Make Sure Team Leaders Are Happy in Their Current Roles
Don't be afraid to ask team leaders if they are happy within their current roles, and ask them to do likewise with their respective employees. Sometimes one's strengths may be found in something else -- maybe that tech guru you hired has strong client services skills, or vice versa. When people are unhappy, it adds unneeded stress to the workplace.
Early in my leadership career, I realized this simple solution for some disgruntled employees, especially those who were with the company for a while. It's obvious that work quality suffers when an employee is unhappy, but sometimes employees just aren't a fit for their correct roles. Just because someone has a degree or is qualified for one thing, doesn't mean that they can't excel at something else. The least you can do is give them a shot at what they want to try -- it may end up paying off big-time for your business.
Encourage Face-to-Face Communication Among Employees
Emails and texts are mainstream, but face-to-face communication always trumps all. When I was building Pepperjam, I made sure to personally communicate with team leaders on a weekly basis, and directed them to do the same with each and every member of their teams.
If you're passionate about your business, talking face-to-face with your leadership team will come with ease. It not only helps strengthen the bonds among employees; it also helps smooth out conversations about product and process -- both things that need to be 100 percent polished in order to see any success.
Learn the Difference Between Leading and Managing
Many young entrepreneurs confuse these two.
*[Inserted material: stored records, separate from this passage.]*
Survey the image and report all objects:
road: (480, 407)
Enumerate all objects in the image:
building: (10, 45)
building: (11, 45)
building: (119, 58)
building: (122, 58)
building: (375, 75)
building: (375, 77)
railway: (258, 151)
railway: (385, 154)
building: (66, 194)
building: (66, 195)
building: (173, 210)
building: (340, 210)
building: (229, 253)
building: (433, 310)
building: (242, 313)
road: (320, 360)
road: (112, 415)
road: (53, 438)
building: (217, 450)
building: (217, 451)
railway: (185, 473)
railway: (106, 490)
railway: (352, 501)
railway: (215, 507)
In short, management is all about managing things like a budget, workflow or time, while leadership is all about inspiring, sharing a vision and purpose, and providing direction.
Team leaders have to master management for obvious reasons -- it's the backbone of a company's bottom line. But they also have to lead, and help their respective team members move things along in the most optimal manner -- and that's by providing leadership that inspires confidence.
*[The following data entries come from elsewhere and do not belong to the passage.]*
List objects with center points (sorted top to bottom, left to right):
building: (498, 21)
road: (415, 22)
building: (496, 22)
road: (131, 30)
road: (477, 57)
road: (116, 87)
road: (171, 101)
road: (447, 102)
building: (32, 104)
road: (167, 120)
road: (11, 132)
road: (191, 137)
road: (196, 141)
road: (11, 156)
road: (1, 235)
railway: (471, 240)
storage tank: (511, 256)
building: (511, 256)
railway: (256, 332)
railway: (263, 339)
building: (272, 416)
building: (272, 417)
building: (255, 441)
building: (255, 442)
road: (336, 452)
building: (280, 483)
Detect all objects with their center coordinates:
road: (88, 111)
During the beginning stages of Pepperjam, I confused the two, and was doing more to manage everyone's time and workflow rather than provide the leadership they needed. Once I learned to share my vision and provide clear direction, I inspired more confidence in my team leaders, who in turn inspired more confidence in their teams. I can directly attribute learning the difference to the success -- and ultimate sale -- of that company.
Only a few people, such as entrepreneur giants Sir Richard Branson and Marc Benioff, have truly perfected the art of leadership. But, for other entrepreneurs like myself, perfecting leadership is an ongoing process -- one that takes patience and discipline. Start with these methods -- all rooted in communication -- and began your path towards overcoming potential leadership challenges.